Task: Give back every line of text in all the records below, word for word, and leave out the pictures.
=-=-=-=-=
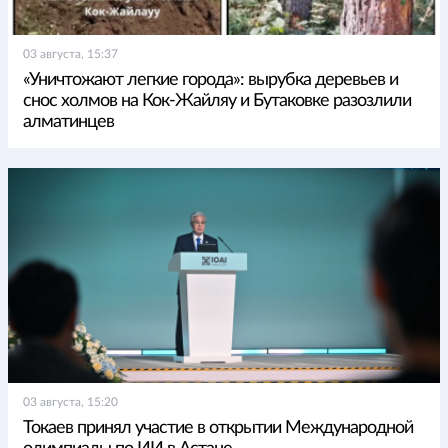
03 августа, 15:37
«Уничтожают легкие города»: вырубка деревьев и
снос холмов на Кок-Жайляу и Бутаковке разозлили
алматинцев
03 августа, 15:20
Токаев принял участие в открытии Международной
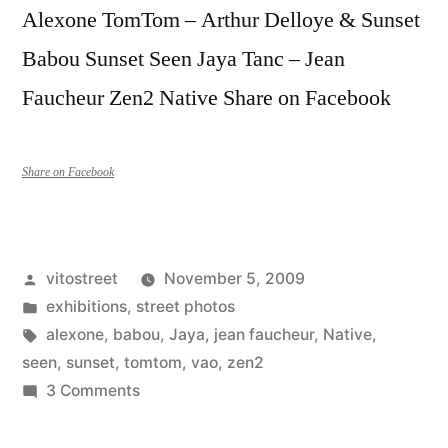
Alexone TomTom – Arthur Delloye & Sunset
Babou Sunset Seen Jaya Tanc – Jean
Faucheur Zen2 Native Share on Facebook
Share on Facebook
Posted
vitostreet
November 5, 2009
by
Posted
exhibitions
,
street photos
in
Tags:
alexone
,
babou
,
Jaya
,
jean faucheur
,
Native
,
seen
,
sunset
,
tomtom
,
vao
,
zen2
on
3 Comments
Photos
V.A.O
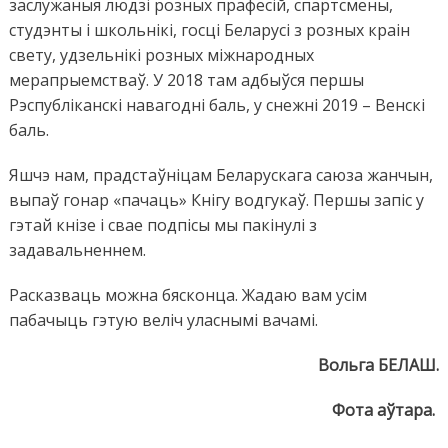
заслужаныя людзі розных прафесій, спартсмены,
студэнты і школьнікі, госці Беларусі з розных краін
свету, удзельнікі розных міжнародных
мерапрыемстваў. У 2018 там адбыўся першы
Рэспубліканскі навагодні баль, у снежні 2019 – Венскі
баль.
Яшчэ нам, прадстаўніцам Беларускага саюза жанчын,
выпаў гонар «пачаць» Кнігу водгукаў. Першы запіс у
гэтай кнізе і свае подпісы мы пакінулі з
задавальненнем.
Расказваць можна бясконца. Жадаю вам усім
пабачыць гэтую веліч уласнымі вачамі.
Вольга БЕЛАШ.
Фота аўтара.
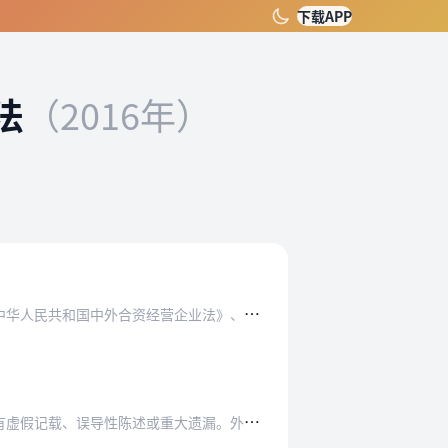
下载APP
法
（2016年）
营企业法》、《中华人民共和国中外合作经营企业…
重大遗漏。外商投资企业或其投资者应妥善保存与…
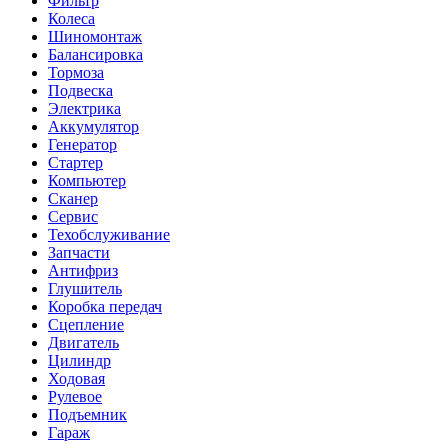
Фильтр
Колеса
Шиномонтаж
Балансировка
Тормоза
Подвеска
Электрика
Аккумулятор
Генератор
Стартер
Компьютер
Сканер
Сервис
Техобслуживание
Запчасти
Антифриз
Глушитель
Коробка передач
Сцепление
Двигатель
Цилиндр
Ходовая
Рулевое
Подъемник
Гараж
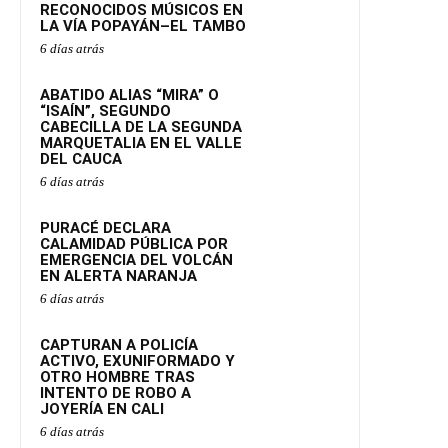
RECONOCIDOS MÚSICOS EN
LA VÍA POPAYÁN–EL TAMBO
6 días atrás
ABATIDO ALIAS “MIRA” O
“ISAÍN”, SEGUNDO
CABECILLA DE LA SEGUNDA
MARQUETALIA EN EL VALLE
DEL CAUCA
6 días atrás
PURACÉ DECLARA
CALAMIDAD PÚBLICA POR
EMERGENCIA DEL VOLCÁN
EN ALERTA NARANJA
6 días atrás
CAPTURAN A POLICÍA
ACTIVO, EXUNIFORMADO Y
OTRO HOMBRE TRAS
INTENTO DE ROBO A
JOYERÍA EN CALI
6 días atrás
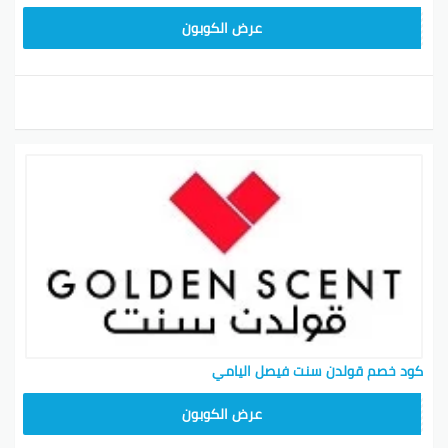
SM20
عرض الكوبون
كود خصم قولدن سنت فيصل اليامي
SM20
عرض الكوبون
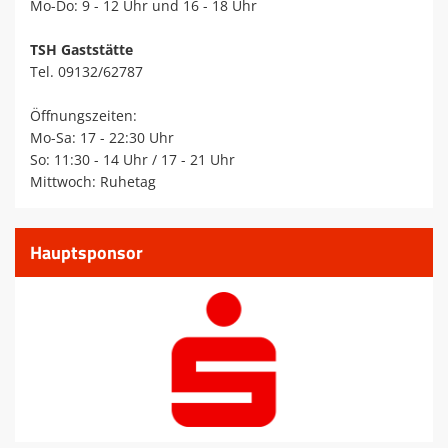
Mo-Do: 9 - 12 Uhr und 16 - 18 Uhr
TSH Gaststätte
Tel. 09132/62787
Öffnungszeiten:
Mo-Sa: 17 - 22:30 Uhr
So: 11:30 - 14 Uhr / 17 - 21 Uhr
Mittwoch: Ruhetag
Hauptsponsor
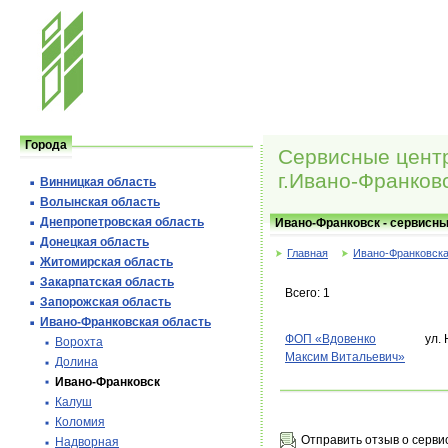
Города
Сервисные центр
г.Ивано-Франков
Винницкая область
Волынская область
Днепропетровская область
Ивано-Франковск - сервисны
Донецкая область
Главная
Ивано-Франковска
Житомирская область
Закарпатская область
Всего: 1
Запорожская область
Ивано-Франковская область
ФОП «Вдовенко
ул.
Ворохта
Максим Витальевич»
Долина
Ивано-Франковск
Калуш
Коломия
Отправить отзыв о серви
Надворная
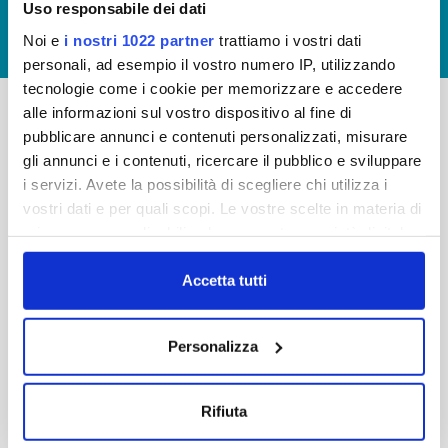
Uso responsabile dei dati
GIUDICA IL SERVIZIO
Noi e
i nostri 1022 partner
trattiamo i vostri dati
LAVORA CON NOI
personali, ad esempio il vostro numero IP, utilizzando
tecnologie come i cookie per memorizzare e accedere
alle informazioni sul vostro dispositivo al fine di
pubblicare annunci e contenuti personalizzati, misurare
-
-
gli annunci e i contenuti, ricercare il pubblico e sviluppare
Publiacqua S.p.A
FAQ
i servizi. Avete la possibilità di scegliere chi utilizza i
Via Villamagna 90/c -
vostri dati e per quali scopi. Le vostre scelte in materia di
PRIVACY POLICY
50126 Fi
privacy sono applicabili solo su questa proprietà digitale
Tel. +39 055688903
NOTE LEGALI
in cui avete effettuato le vostre scelte. È possibile
Fax. +39 0556862495
COOKIE
modificare o revocare il proprio consenso in qualsiasi
Accetta tutti
-
momento dalla Dichiarazione sui cookie o facendo clic
WHISTLEBLOWING
Cap. Soc. 150.280.056,72
sull'icona di attivazione della privacy.
CREDITS
Personalizza
i.v.
Reg Imprese Firenze
Con il tuo consenso, vorremmo anche:
C.F. e P.I. 05040110487
raccogliere informazioni sulla tua posizione
Rifiuta
R.E.A. 514782
geografica, con un'approssimazione di qualche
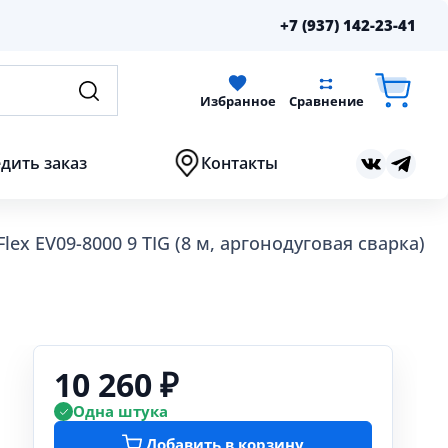
+7 (937) 142-23-41
Избранное
Сравнение
дить заказ
Контакты
lex EV09-8000 9 TIG (8 м, аргонодуговая сварка)
10 260 ₽
Одна штука
Добавить в корзину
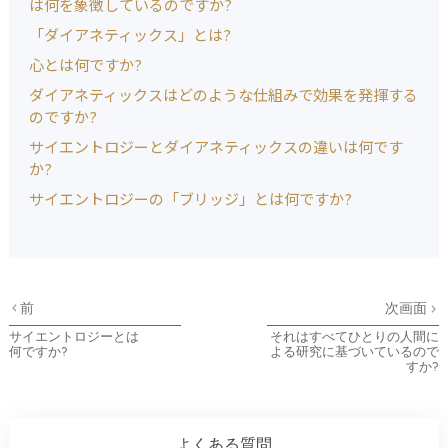
は何を象徴しているのですか?
「ダイアネティックス」とは?
心とは何ですか?
ダイアネティックスはどのような仕組みで効果を発揮する
のですか?
サイエントロジーとダイアネティックスの違いは何です
か?
サイエントロジーの「ブリッジ」とは何ですか?
前
次画面
サイエントロジーとは
それはすべてひとりの人間に
何ですか?
よる研究に基づいているので
すか?
よくある質問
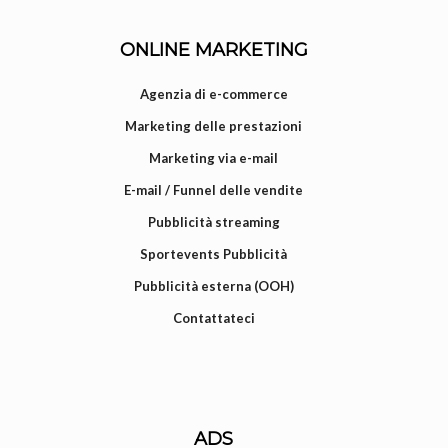
ONLINE MARKETING
Agenzia di e-commerce
Marketing delle prestazioni
Marketing via e-mail
E-mail / Funnel delle vendite
Pubblicità streaming
Sportevents Pubblicità
Pubblicità esterna (OOH)
Contattateci
ADS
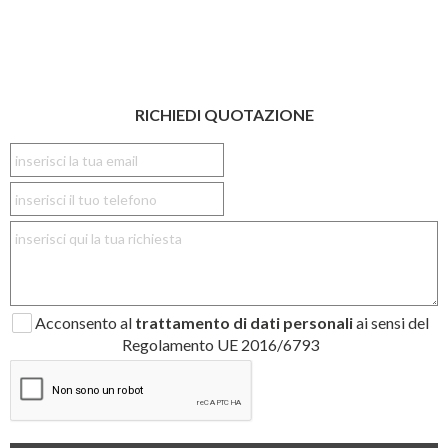
RICHIEDI QUOTAZIONE
Acconsento al
trattamento di dati personali
ai sensi del
Regolamento UE 2016/6793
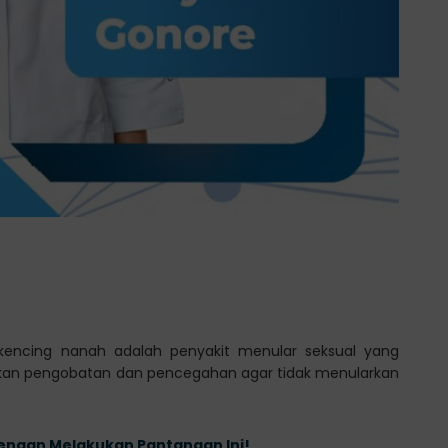
 kencing nanah adalah penyakit menular seksual yang
ukan pengobatan dan pencegahan agar tidak menularkan
engan Melakukan Pantangan Ini!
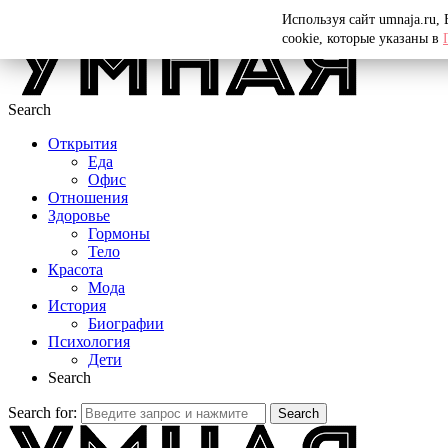
Menu
Используя сайт umnaja.ru,
cookie, которые указаны в
Search
Открытия
Еда
Офис
Отношения
Здоровье
Гормоны
Тело
Красота
Мода
История
Биографии
Психология
Дети
Search
Search for:
Search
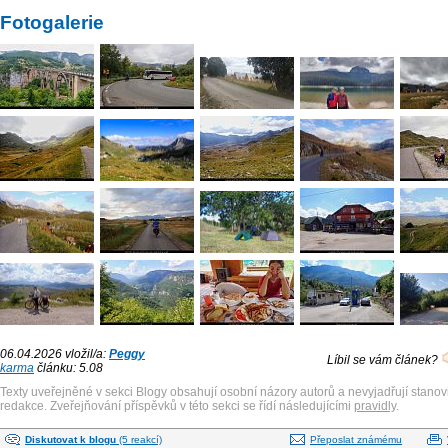
Fotogalerie
06.04.2026 vložil/a:
Peggy
Líbil se vám článek?
karma
článku: 5.08
Texty uveřejněné v sekci Blogy obsahují osobní názory autorů a nevyjadřují stanov
redakce. Zveřejňování příspěvků v této sekci se řídí následujícími
pravidly
.
Diskutovat k blogu
(5 reakcí)
Přeposlat známému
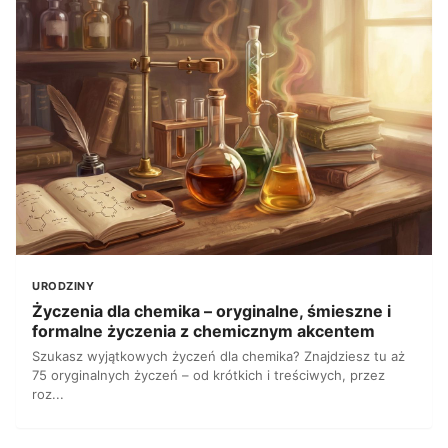
URODZINY
Życzenia dla chemika – oryginalne, śmieszne i
formalne życzenia z chemicznym akcentem
Szukasz wyjątkowych życzeń dla chemika? Znajdziesz tu aż
75 oryginalnych życzeń – od krótkich i treściwych, przez
roz...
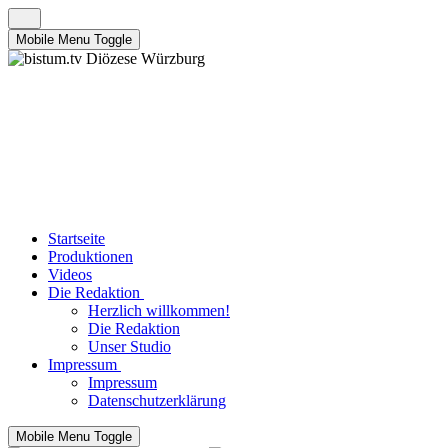
Mobile Menu Toggle
Startseite
Produktionen
Videos
Die Redaktion
Herzlich willkommen!
Die Redaktion
Unser Studio
Impressum
Impressum
Datenschutzerklärung
Mobile Menu Toggle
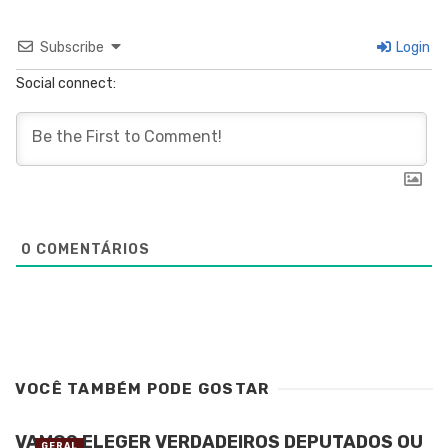
Subscribe
Login
Social connect:
0
COMENTÁRIOS
VOCÊ TAMBÉM PODE GOSTAR
VAMOS ELEGER VERDADEIROS DEPUTADOS OU
GERAL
=-=-=-=-=
Task output:
03 августа, 15:37
«Уничтожают легкие города»: вырубка деревьев и
снос холмов на Кок-Жайляу и Бутаковке разозлили
алматинцев
03 августа, 15:20
Токаев принял участие в открытии Международной
Alexone TomTom – Arthur Delloye & Sunset
Babou Sunset Seen Jaya Tanc – Jean
Faucheur Zen2 Native Share on Facebook
Share on Facebook
Posted
vitostreet
November 5, 2009
by
Posted
exhibitions
,
street photos
in
Tags:
alexone
,
babou
,
Jaya
,
jean faucheur
,
Native
,
seen
,
sunset
,
tomtom
,
vao
,
zen2
on
3 Comments
Photos
V.A.O
заслужаныя людзі розных прафесій, спартсмены,
студэнты і школьнікі, госці Беларусі з розных краін
свету, удзельнікі розных міжнародных
мерапрыемстваў. У 2018 там адбыўся першы
Рэспубліканскі навагодні баль, у снежні 2019 – Венскі
баль.
Яшчэ нам, прадстаўніцам Беларускага саюза жанчын,
выпаў гонар «пачаць» Кнігу водгукаў. Першы запіс у
гэтай кнізе і свае подпісы мы пакінулі з
задавальненнем.
Расказваць можна бясконца. Жадаю вам усім
пабачыць гэтую веліч уласнымі вачамі.
Вольга БЕЛАШ.
Фота аўтара.
下载APP
法
（2016年）
营企业法》、《中华人民共和国中外合作经营企业…
重大遗漏。外商投资企业或其投资者应妥善保存与…
Фильтр
Колеса
Шиномонтаж
Балансировка
Тормоза
Подвеска
Электрика
Аккумулятор
Генератор
Стартер
Компьютер
Сканер
Сервис
Техобслуживание
Запчасти
Антифриз
Глушитель
Коробка передач
Сцепление
Двигатель
Цилиндр
Ходовая
Рулевое
Подъемник
Гараж
RECONOCIDOS MÚSICOS EN
LA VÍA POPAYÁN–EL TAMBO
6 días atrás
ABATIDO ALIAS “MIRA” O
“ISAÍN”, SEGUNDO
CABECILLA DE LA SEGUNDA
MARQUETALIA EN EL VALLE
DEL CAUCA
6 días atrás
PURACÉ DECLARA
CALAMIDAD PÚBLICA POR
EMERGENCIA DEL VOLCÁN
EN ALERTA NARANJA
6 días atrás
CAPTURAN A POLICÍA
ACTIVO, EXUNIFORMADO Y
OTRO HOMBRE TRAS
INTENTO DE ROBO A
JOYERÍA EN CALI
6 días atrás
SM20
عرض الكوبون
كود خصم قولدن سنت فيصل اليامي
SM20
عرض الكوبون
Mo-Do: 9 - 12 Uhr und 16 - 18 Uhr
TSH Gaststätte
Tel. 09132/62787
Öffnungszeiten:
Mo-Sa: 17 - 22:30 Uhr
So: 11:30 - 14 Uhr / 17 - 21 Uhr
Mittwoch: Ruhetag
Hauptsponsor
Города
Сервисные центр
г.Ивано-Франков
Винницкая область
Волынская область
Днепропетровская область
Ивано-Франковск - сервисны
Донецкая область
Главная
Ивано-Франковска
Житомирская область
Закарпатская область
Всего: 1
Запорожская область
Ивано-Франковская область
ФОП «Вдовенко
ул.
Ворохта
Максим Витальевич»
Долина
Ивано-Франковск
Калуш
Коломия
Отправить отзыв о серви
Надворная
Uso responsabile dei dati
GIUDICA IL SERVIZIO
Noi e
i nostri 1022 partner
trattiamo i vostri dati
LAVORA CON NOI
personali, ad esempio il vostro numero IP, utilizzando
tecnologie come i cookie per memorizzare e accedere
alle informazioni sul vostro dispositivo al fine di
pubblicare annunci e contenuti personalizzati, misurare
-
-
gli annunci e i contenuti, ricercare il pubblico e sviluppare
Publiacqua S.p.A
FAQ
i servizi. Avete la possibilità di scegliere chi utilizza i
Via Villamagna 90/c -
vostri dati e per quali scopi. Le vostre scelte in materia di
PRIVACY POLICY
50126 Fi
privacy sono applicabili solo su questa proprietà digitale
Tel. +39 055688903
NOTE LEGALI
in cui avete effettuato le vostre scelte. È possibile
Fax. +39 0556862495
COOKIE
modificare o revocare il proprio consenso in qualsiasi
Accetta tutti
-
momento dalla Dichiarazione sui cookie o facendo clic
WHISTLEBLOWING
Cap. Soc. 150.280.056,72
sull'icona di attivazione della privacy.
CREDITS
Personalizza
i.v.
Reg Imprese Firenze
Con il tuo consenso, vorremmo anche:
C.F. e P.I. 05040110487
raccogliere informazioni sulla tua posizione
Rifiuta
R.E.A. 514782
geografica, con un'approssimazione di qualche
+7 (937) 142-23-41
Избранное
Сравнение
дить заказ
Контакты
lex EV09-8000 9 TIG (8 м, аргонодуговая сварка)
10 260 ₽
Одна штука
Добавить в корзину
は何を象徴しているのですか?
「ダイアネティックス」とは?
心とは何ですか?
ダイアネティックスはどのような仕組みで効果を発揮する
のですか?
サイエントロジーとダイアネティックスの違いは何です
か?
サイエントロジーの「ブリッジ」とは何ですか?
前
次画面
サイエントロジーとは
それはすべてひとりの人間に
何ですか?
よる研究に基づいているので
すか?
よくある質問
ONLINE MARKETING
Agenzia di e-commerce
Marketing delle prestazioni
Marketing via e-mail
E-mail / Funnel delle vendite
Pubblicità streaming
Sportevents Pubblicità
Pubblicità esterna (OOH)
Contattateci
ADS
RICHIEDI QUOTAZIONE
Acconsento al
trattamento di dati personali
ai sensi del
Regolamento UE 2016/6793
 kencing nanah adalah penyakit menular seksual yang
ukan pengobatan dan pencegahan agar tidak menularkan
engan Melakukan Pantangan Ini!
Menu
Используя сайт umnaja.ru,
cookie, которые указаны в
Search
Открытия
Еда
Офис
Отношения
Здоровье
Гормоны
Тело
Красота
Мода
История
Биографии
Психология
Дети
Search
Search for:
Search
Fotogalerie
06.04.2026 vložil/a:
Peggy
Líbil se vám článek?
karma
článku: 5.08
Texty uveřejněné v sekci Blogy obsahují osobní názory autorů a nevyjadřují stanov
redakce. Zveřejňování příspěvků v této sekci se řídí následujícími
pravidly
.
Diskutovat k blogu
(5 reakcí)
Přeposlat známému
URODZINY
Życzenia dla chemika – oryginalne, śmieszne i
formalne życzenia z chemicznym akcentem
Szukasz wyjątkowych życzeń dla chemika? Znajdziesz tu aż
75 oryginalnych życzeń – od krótkich i treściwych, przez
roz...
Mobile Menu Toggle
Startseite
Produktionen
Videos
Die Redaktion
Herzlich willkommen!
Die Redaktion
Unser Studio
Impressum
Impressum
Datenschutzerklärung
Mobile Menu Toggle
Subscribe
Login
Social connect:
0
COMENTÁRIOS
VOCÊ TAMBÉM PODE GOSTAR
VAMOS ELEGER VERDADEIROS DEPUTADOS OU
GERAL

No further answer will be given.